> Instructions
1: List each distinct username that appears as the author of a post in the forum thread about Open Black Belt.
2: Translate this sentence from the forum thread about Open Black Belt into Spanish: "The service is free for up to 25 students."
3: According to the forum thread about Open Black Belt, what does the service cost once a dojo has more than 25 students?

> Document segment
# Open Black Belt (free dojo mgmt software)



## shesulsa

I'm about to download this on my laptop and my smartphone - anyone try it yet?


----------



## Bill Mattocks

shesulsa said:


> I'm about to download this on my laptop and my smartphone - anyone try it yet?



Nope, but I found this:



> The service is free for up to 25 students. After that it&#8217;s $10/month which can be upgraded at any time. This way senseis can try out the service to see how it will streamline their business and sign up for the full service as they need it.



http://slapstart.com/2011/03/openblackbelt/


----------



## clfsean

I need something to start keeping up with stuff so I'm trying it too... already sent them an email about their "mobile" application...


----------



## shesulsa

clfsean said:


> I need something to start keeping up with stuff so I'm trying it too... already sent them an email about their "mobile" application...



It's a droid app for smartphone.


----------



## clfsean

Right... I got a reply from them. But all you see on the website is a link to the web version of the mobile interface. Nothing linking to the Android Market. 

So we'll see how this goes & pans out. 

An Aikido sensei I used to study with has a product he developed on his own out ... http://www.martialmanagement.net He's a long time gear head & SW developer. Depending on how this one pans out, I may also give his a whirl...


----------



## shesulsa

I found it on my smartphone in the market - just search apps for "mobile open black belt."

> Data listing
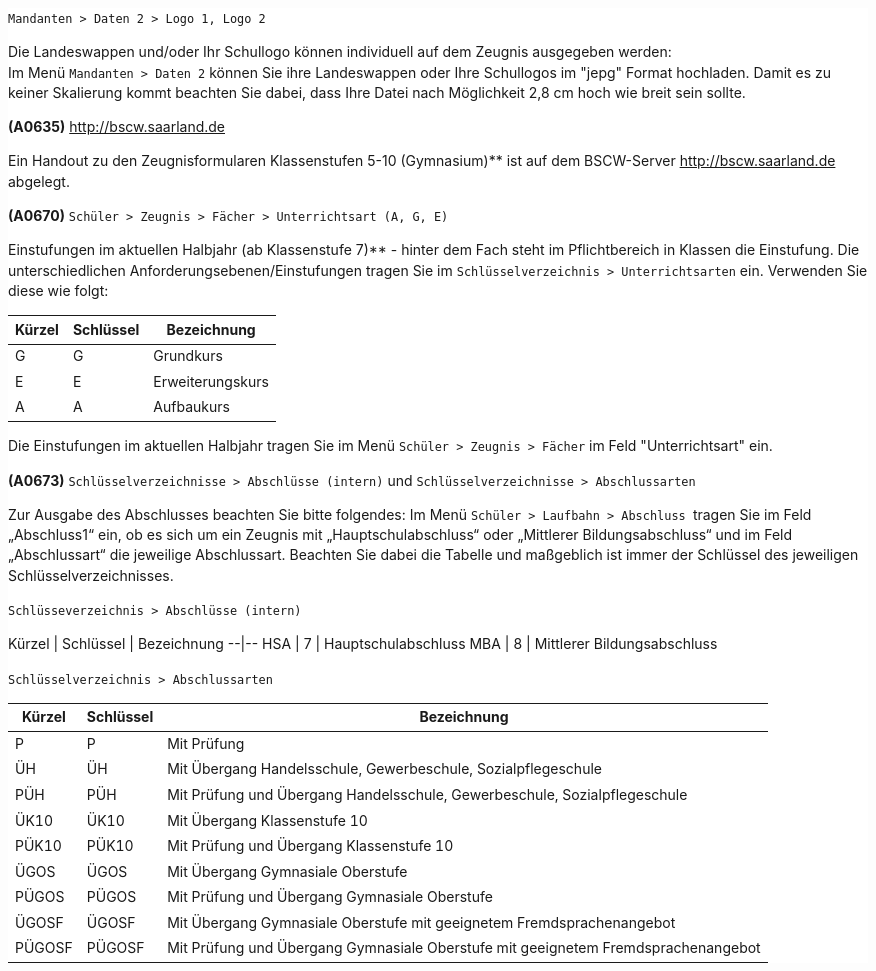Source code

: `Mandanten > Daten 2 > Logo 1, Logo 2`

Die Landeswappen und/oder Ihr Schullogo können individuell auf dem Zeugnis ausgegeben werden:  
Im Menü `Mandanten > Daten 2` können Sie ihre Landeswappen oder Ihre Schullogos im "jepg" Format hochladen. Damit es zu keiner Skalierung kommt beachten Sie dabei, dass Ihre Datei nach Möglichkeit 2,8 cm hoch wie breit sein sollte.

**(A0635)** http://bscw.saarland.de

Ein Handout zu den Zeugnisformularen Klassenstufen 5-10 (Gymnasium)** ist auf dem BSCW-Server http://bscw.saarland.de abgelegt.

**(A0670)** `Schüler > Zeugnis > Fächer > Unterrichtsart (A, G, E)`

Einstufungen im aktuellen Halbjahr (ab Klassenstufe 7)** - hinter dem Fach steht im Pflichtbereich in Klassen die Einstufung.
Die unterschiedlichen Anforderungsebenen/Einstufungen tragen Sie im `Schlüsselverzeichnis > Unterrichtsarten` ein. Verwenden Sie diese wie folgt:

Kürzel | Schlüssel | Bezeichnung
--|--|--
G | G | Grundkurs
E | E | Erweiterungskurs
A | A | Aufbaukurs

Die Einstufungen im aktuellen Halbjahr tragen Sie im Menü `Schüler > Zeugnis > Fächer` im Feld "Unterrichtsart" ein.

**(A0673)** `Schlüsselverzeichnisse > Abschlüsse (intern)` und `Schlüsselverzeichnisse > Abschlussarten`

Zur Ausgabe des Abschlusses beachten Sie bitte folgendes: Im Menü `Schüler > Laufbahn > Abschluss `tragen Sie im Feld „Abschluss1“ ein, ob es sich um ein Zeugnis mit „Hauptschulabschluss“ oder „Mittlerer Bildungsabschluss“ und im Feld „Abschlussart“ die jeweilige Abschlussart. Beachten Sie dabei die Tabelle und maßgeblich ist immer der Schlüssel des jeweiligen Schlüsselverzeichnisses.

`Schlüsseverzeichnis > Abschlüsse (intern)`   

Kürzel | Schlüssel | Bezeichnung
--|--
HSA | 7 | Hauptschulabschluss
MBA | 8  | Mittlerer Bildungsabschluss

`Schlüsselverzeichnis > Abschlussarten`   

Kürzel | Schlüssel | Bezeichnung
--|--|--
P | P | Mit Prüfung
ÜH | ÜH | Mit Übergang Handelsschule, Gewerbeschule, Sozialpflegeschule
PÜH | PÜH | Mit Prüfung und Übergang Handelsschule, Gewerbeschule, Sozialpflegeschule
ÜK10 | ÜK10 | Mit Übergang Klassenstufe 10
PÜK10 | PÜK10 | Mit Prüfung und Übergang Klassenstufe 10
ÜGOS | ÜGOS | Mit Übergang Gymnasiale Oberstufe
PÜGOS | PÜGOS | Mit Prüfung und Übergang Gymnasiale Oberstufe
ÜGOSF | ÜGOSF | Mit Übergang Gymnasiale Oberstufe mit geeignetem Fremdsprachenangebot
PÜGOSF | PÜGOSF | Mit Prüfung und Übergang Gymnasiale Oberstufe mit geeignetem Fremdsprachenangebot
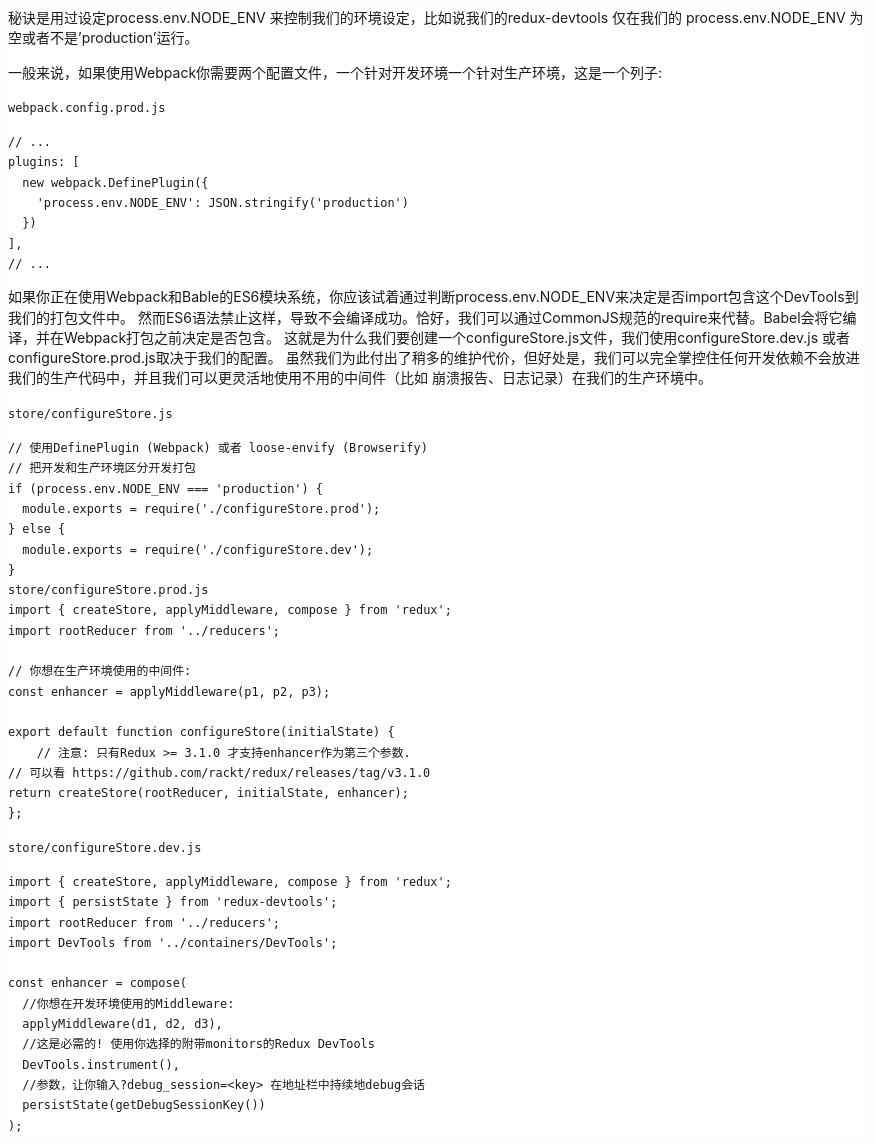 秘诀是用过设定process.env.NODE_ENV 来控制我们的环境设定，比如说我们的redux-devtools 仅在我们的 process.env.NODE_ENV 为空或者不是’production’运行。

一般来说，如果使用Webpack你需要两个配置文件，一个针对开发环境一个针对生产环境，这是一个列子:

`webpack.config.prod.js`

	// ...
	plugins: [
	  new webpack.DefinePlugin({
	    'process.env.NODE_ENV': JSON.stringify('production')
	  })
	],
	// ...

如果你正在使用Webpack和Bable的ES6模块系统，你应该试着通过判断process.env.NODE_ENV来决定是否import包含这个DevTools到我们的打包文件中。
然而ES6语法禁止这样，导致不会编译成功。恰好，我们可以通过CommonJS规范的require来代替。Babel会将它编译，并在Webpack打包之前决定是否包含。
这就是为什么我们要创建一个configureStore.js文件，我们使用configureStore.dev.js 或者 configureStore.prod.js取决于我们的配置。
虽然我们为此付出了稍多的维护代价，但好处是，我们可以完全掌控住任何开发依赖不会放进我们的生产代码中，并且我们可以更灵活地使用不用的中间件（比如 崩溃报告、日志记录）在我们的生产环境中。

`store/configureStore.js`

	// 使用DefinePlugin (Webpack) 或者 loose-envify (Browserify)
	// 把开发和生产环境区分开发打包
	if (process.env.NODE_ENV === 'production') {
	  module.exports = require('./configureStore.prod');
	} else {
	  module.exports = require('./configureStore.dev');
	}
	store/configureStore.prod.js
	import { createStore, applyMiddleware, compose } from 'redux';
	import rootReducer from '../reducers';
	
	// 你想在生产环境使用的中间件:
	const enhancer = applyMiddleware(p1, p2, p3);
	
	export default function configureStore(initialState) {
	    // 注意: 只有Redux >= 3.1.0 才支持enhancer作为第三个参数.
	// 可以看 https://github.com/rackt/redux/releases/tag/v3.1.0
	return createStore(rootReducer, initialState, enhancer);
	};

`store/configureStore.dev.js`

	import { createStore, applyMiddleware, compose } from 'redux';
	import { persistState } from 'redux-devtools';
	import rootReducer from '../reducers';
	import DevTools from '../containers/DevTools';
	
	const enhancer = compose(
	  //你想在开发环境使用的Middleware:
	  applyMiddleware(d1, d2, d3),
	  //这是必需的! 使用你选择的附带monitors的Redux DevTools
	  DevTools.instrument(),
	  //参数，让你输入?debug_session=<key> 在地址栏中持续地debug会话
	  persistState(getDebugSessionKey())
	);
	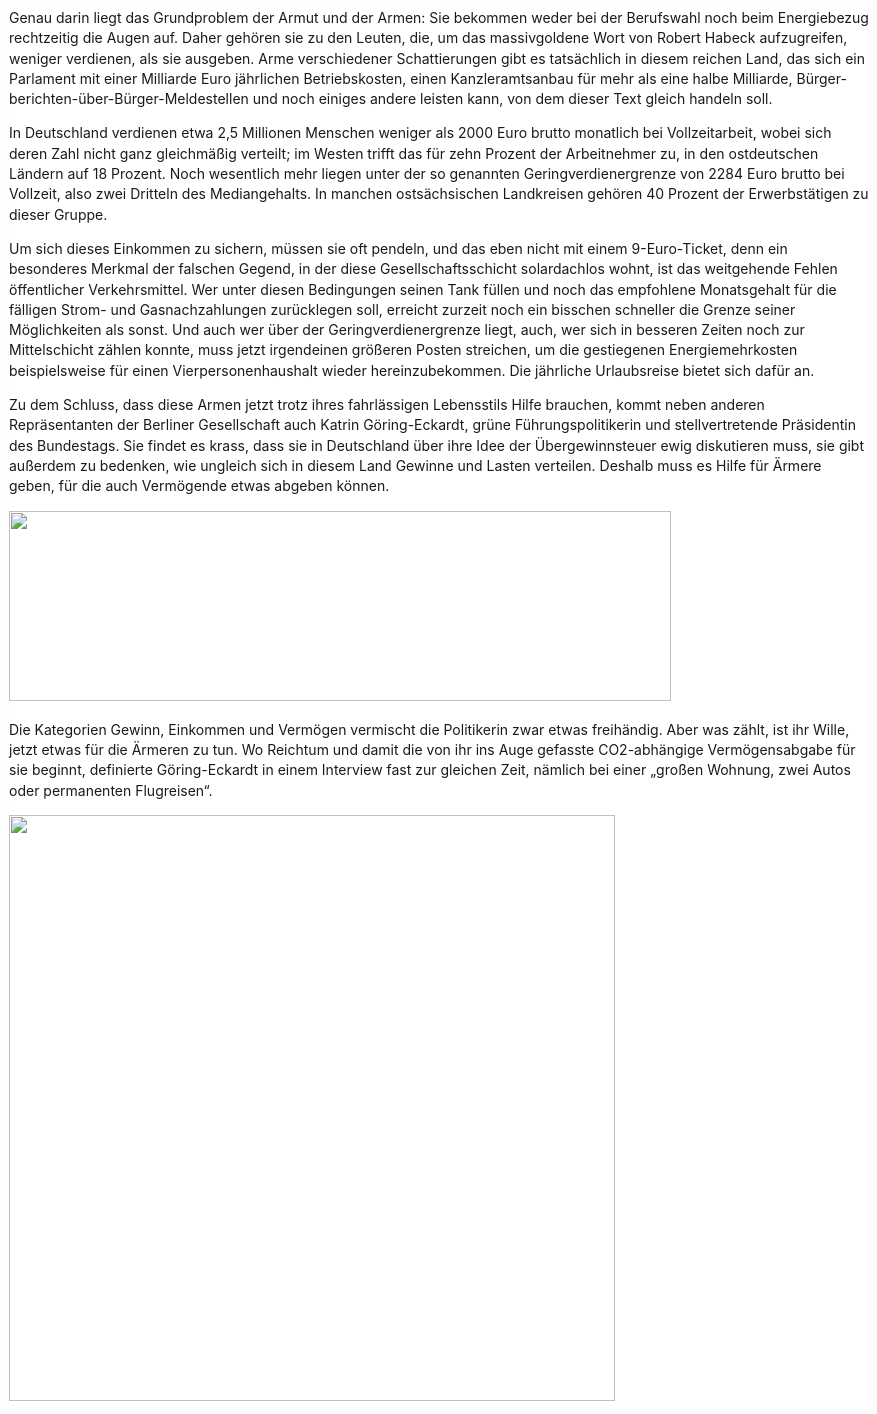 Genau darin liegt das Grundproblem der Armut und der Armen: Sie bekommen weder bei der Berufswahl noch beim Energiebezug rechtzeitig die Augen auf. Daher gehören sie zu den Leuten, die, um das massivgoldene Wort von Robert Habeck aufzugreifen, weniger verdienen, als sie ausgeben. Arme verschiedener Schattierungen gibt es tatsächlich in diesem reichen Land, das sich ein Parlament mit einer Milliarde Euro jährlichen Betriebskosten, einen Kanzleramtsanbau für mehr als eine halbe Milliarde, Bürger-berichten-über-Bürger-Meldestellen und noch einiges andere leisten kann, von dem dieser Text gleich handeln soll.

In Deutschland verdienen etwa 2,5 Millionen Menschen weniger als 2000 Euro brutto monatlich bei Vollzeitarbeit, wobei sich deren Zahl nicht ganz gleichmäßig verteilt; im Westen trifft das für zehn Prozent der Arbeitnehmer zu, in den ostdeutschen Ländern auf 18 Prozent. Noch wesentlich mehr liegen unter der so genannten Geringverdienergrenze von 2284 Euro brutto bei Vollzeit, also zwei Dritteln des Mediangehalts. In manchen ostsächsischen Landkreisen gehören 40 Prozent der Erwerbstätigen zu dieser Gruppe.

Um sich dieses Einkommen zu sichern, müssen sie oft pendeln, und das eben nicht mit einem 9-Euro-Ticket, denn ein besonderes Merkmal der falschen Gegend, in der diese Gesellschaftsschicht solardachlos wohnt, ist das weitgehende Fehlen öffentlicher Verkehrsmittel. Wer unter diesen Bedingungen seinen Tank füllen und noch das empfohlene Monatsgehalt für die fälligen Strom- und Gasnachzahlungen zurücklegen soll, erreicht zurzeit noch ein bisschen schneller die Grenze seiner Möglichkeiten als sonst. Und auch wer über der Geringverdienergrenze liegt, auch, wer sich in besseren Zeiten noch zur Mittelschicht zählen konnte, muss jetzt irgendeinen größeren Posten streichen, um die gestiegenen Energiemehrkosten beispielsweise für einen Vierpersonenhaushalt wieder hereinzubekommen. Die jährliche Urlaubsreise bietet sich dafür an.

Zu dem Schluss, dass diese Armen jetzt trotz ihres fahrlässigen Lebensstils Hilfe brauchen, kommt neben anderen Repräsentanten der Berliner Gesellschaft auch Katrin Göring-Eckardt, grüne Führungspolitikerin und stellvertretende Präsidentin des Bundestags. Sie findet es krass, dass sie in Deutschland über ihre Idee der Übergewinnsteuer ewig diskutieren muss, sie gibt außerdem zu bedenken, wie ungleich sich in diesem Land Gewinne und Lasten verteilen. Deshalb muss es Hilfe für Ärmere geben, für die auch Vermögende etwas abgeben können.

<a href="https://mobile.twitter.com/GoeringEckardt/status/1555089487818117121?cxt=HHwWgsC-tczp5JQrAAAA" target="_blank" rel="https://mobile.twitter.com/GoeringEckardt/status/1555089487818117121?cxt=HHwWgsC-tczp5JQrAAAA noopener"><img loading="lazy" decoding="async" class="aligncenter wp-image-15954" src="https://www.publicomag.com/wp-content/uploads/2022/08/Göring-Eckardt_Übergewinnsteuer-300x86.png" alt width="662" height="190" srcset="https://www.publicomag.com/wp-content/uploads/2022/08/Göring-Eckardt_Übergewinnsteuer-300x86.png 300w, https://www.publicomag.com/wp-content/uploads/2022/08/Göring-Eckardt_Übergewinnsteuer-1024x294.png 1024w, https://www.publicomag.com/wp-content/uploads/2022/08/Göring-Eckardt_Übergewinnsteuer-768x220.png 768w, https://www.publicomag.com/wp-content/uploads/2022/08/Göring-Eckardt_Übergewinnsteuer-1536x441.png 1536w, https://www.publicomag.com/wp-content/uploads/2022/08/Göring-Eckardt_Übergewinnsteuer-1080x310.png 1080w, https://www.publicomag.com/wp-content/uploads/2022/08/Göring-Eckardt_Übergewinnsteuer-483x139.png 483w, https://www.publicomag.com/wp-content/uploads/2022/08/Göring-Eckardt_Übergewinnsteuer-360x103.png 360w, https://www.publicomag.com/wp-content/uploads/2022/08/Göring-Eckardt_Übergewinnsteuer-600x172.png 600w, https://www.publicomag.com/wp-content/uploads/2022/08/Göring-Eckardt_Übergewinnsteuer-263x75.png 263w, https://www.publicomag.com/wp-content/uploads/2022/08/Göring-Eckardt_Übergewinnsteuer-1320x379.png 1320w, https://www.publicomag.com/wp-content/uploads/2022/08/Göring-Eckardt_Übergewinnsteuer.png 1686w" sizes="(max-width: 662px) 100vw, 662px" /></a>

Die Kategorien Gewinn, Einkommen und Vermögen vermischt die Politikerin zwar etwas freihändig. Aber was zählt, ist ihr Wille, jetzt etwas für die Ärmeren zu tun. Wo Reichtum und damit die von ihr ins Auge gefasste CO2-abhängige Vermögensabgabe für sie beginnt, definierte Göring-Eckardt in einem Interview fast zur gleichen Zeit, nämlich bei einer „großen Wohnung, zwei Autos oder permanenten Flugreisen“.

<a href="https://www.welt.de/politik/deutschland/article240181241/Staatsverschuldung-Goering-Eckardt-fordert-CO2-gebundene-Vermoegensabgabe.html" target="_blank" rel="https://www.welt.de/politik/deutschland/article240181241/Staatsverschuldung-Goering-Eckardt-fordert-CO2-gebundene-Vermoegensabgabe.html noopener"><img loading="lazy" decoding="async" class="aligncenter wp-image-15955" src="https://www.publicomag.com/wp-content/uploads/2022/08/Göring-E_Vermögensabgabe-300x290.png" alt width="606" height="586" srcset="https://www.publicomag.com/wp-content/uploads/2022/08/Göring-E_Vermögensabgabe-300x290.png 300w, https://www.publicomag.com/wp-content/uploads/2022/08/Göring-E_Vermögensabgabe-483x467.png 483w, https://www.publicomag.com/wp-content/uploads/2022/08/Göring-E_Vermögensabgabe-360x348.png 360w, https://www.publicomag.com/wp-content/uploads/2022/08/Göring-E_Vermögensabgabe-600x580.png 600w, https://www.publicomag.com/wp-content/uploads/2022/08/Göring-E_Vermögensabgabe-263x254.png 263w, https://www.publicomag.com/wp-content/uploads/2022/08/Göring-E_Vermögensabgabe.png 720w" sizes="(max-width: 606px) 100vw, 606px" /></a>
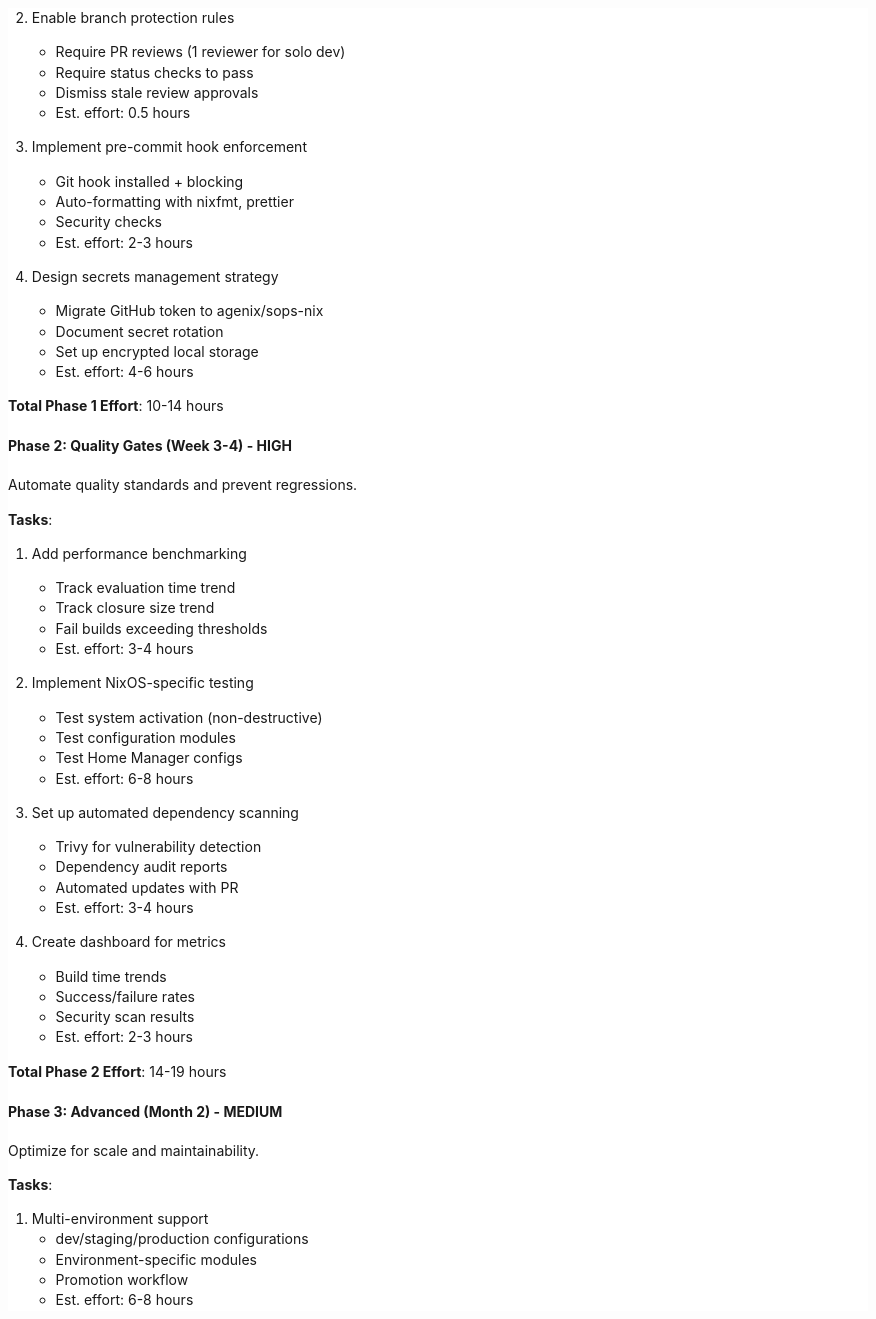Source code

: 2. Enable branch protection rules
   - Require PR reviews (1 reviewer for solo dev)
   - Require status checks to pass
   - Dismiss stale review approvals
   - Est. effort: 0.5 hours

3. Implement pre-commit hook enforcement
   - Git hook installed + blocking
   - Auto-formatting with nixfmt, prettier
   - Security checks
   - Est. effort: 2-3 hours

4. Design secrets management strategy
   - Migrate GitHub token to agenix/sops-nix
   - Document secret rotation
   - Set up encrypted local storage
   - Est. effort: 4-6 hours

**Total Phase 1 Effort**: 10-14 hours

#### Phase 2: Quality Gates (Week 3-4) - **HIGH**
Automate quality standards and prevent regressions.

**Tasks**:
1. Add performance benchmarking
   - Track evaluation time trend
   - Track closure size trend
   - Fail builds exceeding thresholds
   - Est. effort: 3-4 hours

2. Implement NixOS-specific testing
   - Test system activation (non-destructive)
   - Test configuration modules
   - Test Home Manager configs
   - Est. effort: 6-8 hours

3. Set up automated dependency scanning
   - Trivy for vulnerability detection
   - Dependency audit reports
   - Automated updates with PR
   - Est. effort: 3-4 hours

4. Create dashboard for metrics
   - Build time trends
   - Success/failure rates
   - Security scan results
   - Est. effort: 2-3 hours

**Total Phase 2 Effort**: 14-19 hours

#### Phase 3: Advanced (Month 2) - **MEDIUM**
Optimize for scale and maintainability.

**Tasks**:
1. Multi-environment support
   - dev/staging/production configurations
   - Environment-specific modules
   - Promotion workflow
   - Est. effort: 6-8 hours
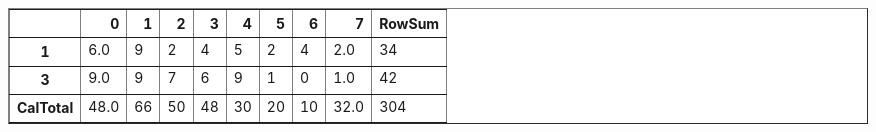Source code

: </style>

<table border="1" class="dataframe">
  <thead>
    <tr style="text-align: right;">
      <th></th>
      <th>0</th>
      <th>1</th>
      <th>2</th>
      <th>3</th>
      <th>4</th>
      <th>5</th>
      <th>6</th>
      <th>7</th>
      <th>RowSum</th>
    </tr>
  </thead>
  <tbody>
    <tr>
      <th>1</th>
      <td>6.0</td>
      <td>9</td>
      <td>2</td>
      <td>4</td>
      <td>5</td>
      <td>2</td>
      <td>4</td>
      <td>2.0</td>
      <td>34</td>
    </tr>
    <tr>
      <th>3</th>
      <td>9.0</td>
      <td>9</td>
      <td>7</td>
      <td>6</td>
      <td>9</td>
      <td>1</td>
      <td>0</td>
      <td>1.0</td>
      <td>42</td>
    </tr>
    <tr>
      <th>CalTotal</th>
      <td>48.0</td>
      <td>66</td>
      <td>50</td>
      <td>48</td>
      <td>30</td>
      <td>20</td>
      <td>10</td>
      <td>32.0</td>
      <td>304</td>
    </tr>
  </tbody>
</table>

> Outputs by task
1:
shesulsa
Bill Mattocks
clfsean

2: El servicio es gratuito para hasta 25 estudiantes.

3: $10/month.